### Indicaciones:
(a) Según el fragmento sobre la anotación de la agenda, ¿qué hizo L. en la revista que dirige?
(b) Prosiga el fragmento sobre la anotación de la agenda a partir de su última oración.

### Fragmento de lectura:
Hace unos días encontré en mi agenda esta misteriosa anotación: “A partir de ahora, por fin puedo hablar de L.” A bote pronto, L. es Leonor, mi mujer, pero el aviso no tenía sentido porque no hago otra cosa que hablar de ella. Teniendo en cuenta que a uno le encanta hablar incluso de otros temas, saber que disponía de uno y con su aura de intriga y no recordar cuál era, me inquietaba.
La alegría de recordarlo —tras un considerable esfuerzo— fue una decepción. El tal L. —caí— había tenido un minúsculo desencuentro literario conmigo. Hasta ahí, normal. Pero luego me informaron de que en la revista que dirige tachó mi nombre de un artículo. Como para variar yo era inocente y el otro se había portado raro, rencoroso y, de remate, ridículo, me entraron unas ganas enormes de contarlo todo con pelos y señales.

### Listado:

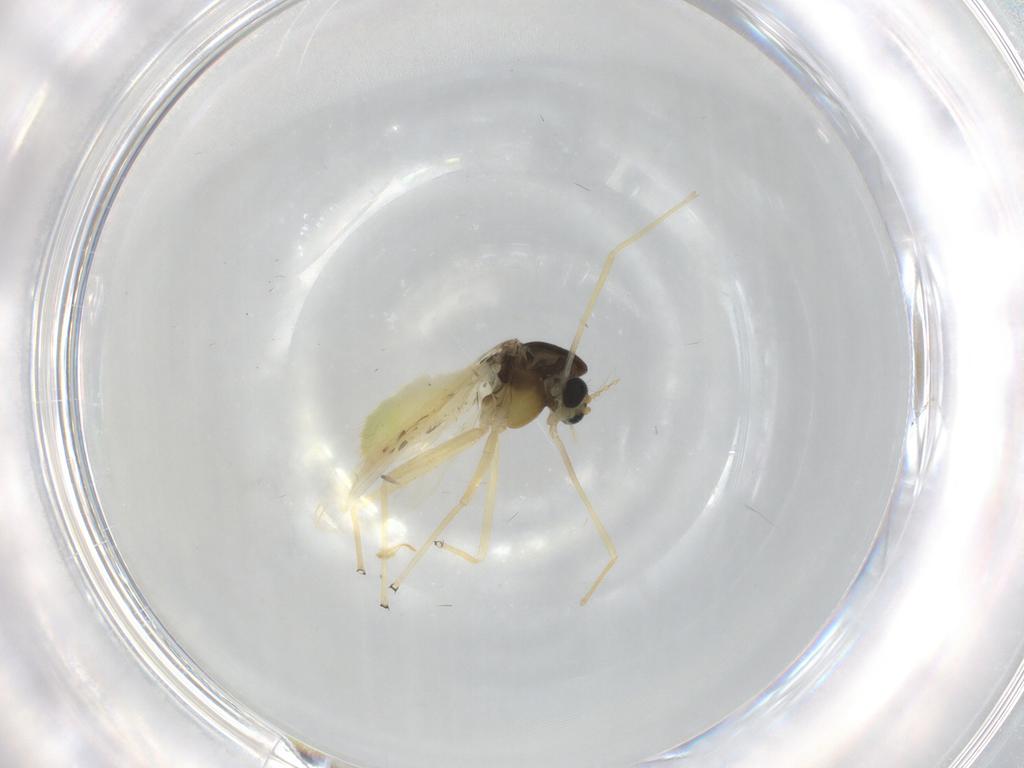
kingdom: Animalia
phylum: Arthropoda
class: Insecta
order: Diptera
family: Chironomidae
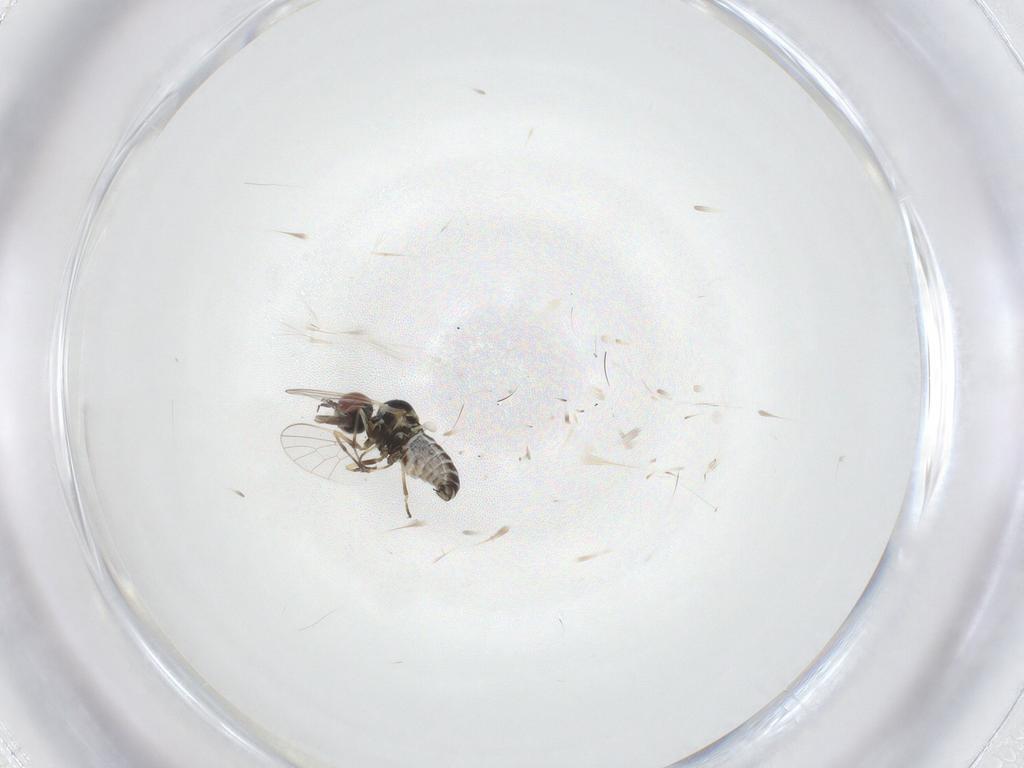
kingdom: Animalia
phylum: Arthropoda
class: Insecta
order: Diptera
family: Mythicomyiidae
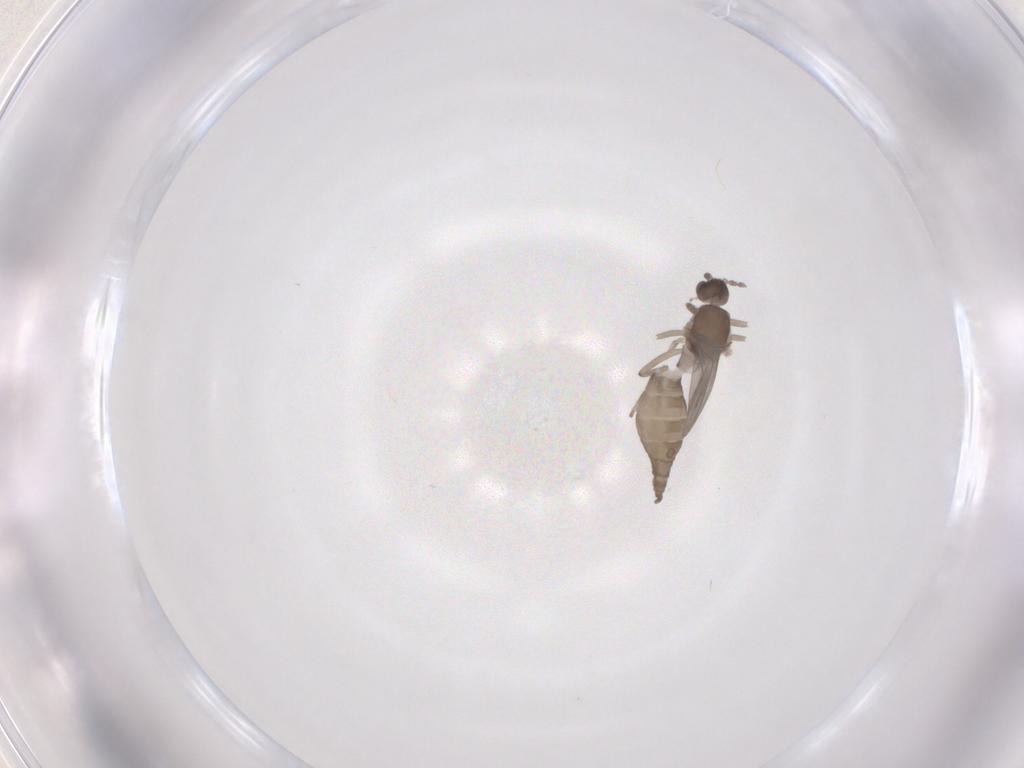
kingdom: Animalia
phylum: Arthropoda
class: Insecta
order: Diptera
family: Cecidomyiidae
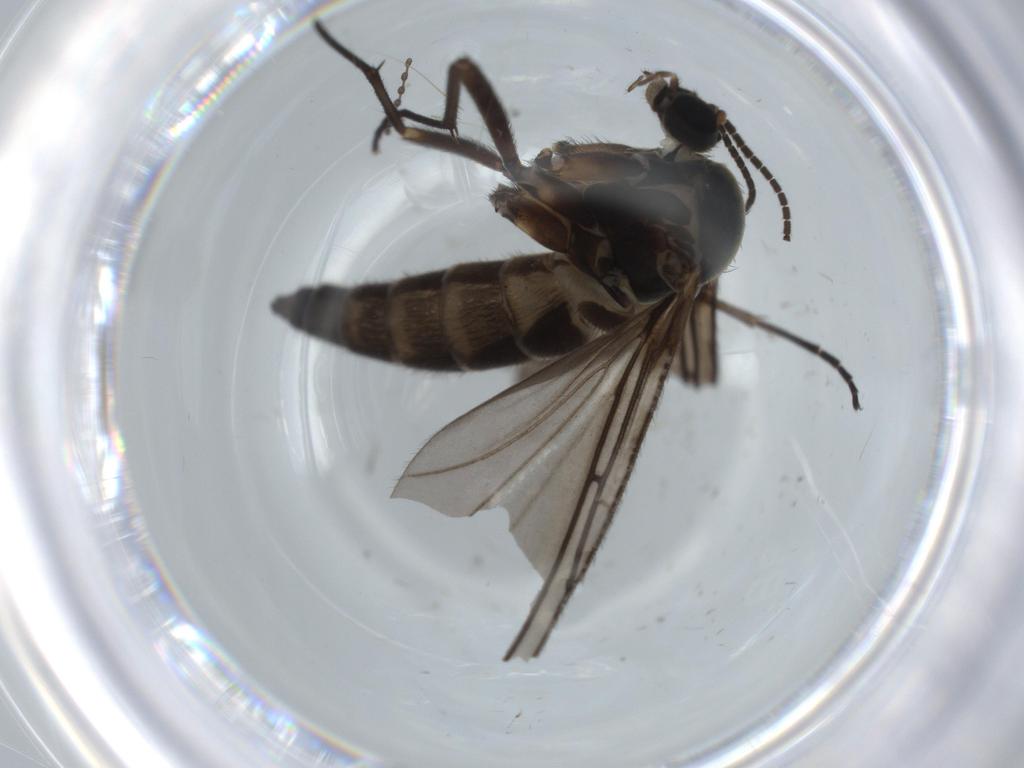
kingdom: Animalia
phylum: Arthropoda
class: Insecta
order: Diptera
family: Sciaridae
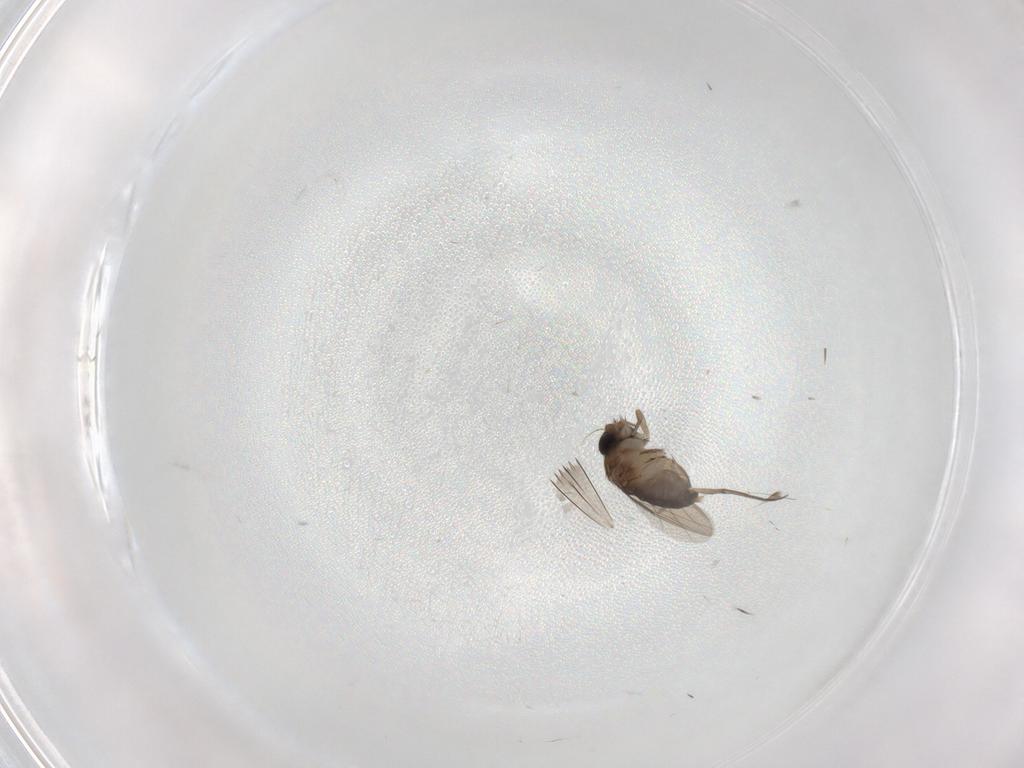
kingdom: Animalia
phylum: Arthropoda
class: Insecta
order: Diptera
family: Phoridae
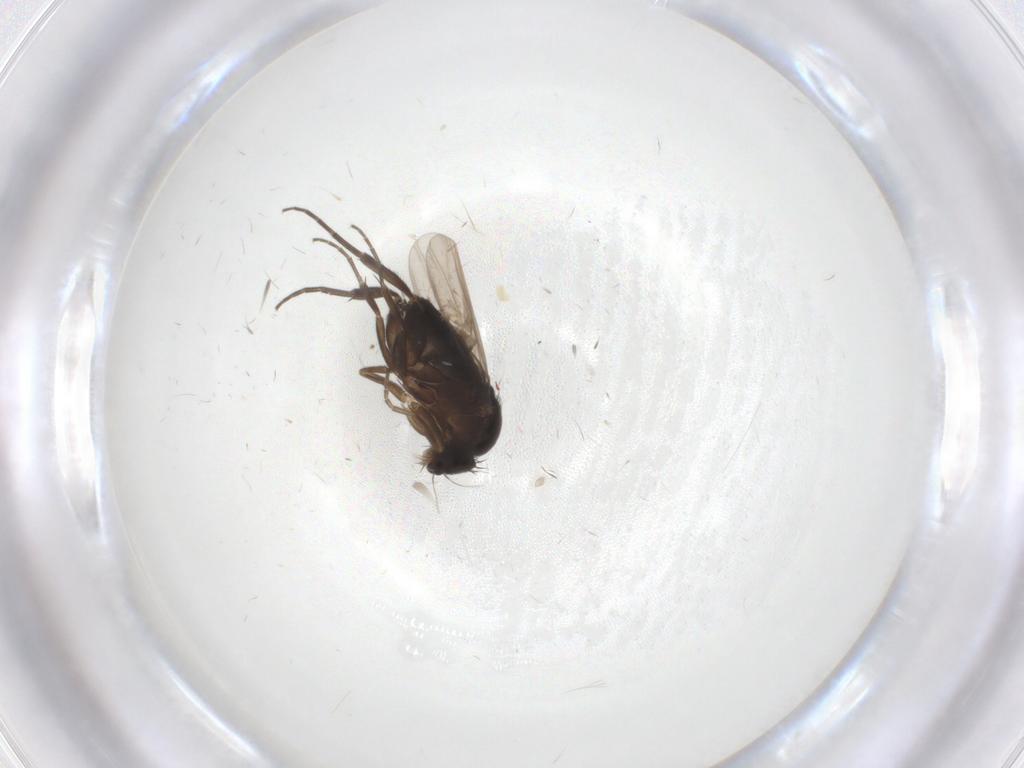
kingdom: Animalia
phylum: Arthropoda
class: Insecta
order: Diptera
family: Phoridae
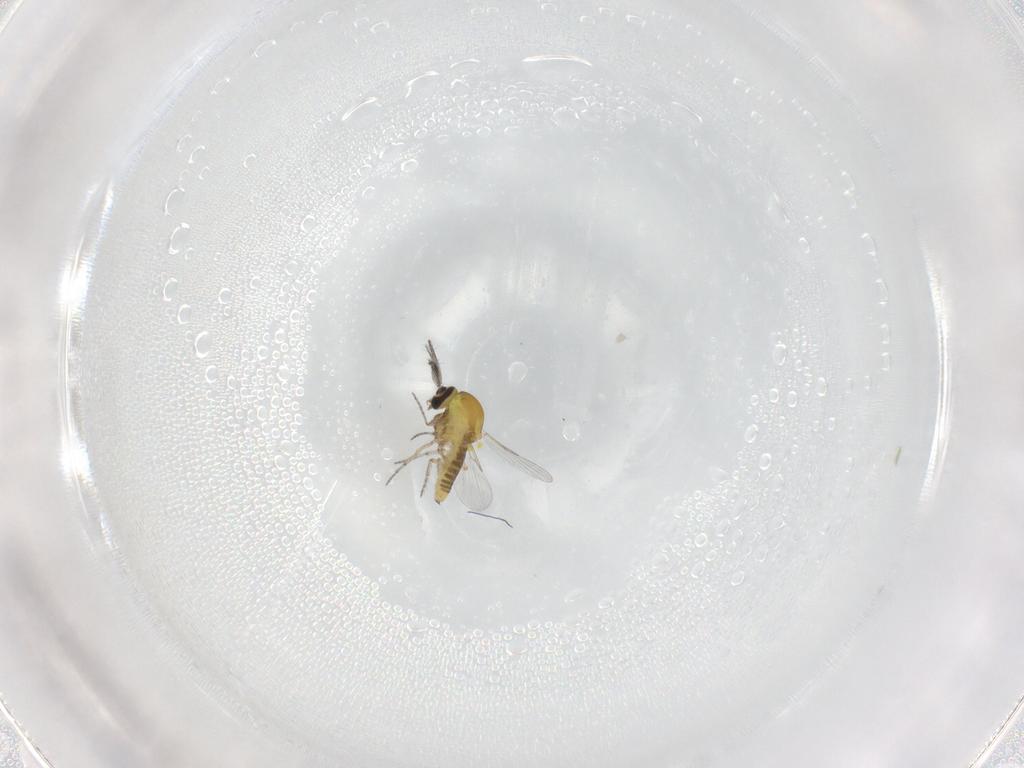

### Respuestas por orden:
(a) Tachó de un artículo el nombre de quien narra.

(b)
Sucedía, sin embargo, que mi fuente de información me pidió que esperara dos meses: el tiempo suficiente, supuse, para cobrar el salario por el artículo censurado. Me pareció justo y apunté el plazo en la agenda.
Eso fue en su momento. Nada más que sesenta días después se me había olvidado hasta el nombre del protagonista, y de mi rabia no quedaba ni sombra. Sic transit ira mundi. Sin los dos meses de reposo yo habría entrado como un hipopótamo en una cacharrería. Sin embargo, fíjense ahora qué serenidad, que parezco Epicteto, hasta con enseñanza moral y todo.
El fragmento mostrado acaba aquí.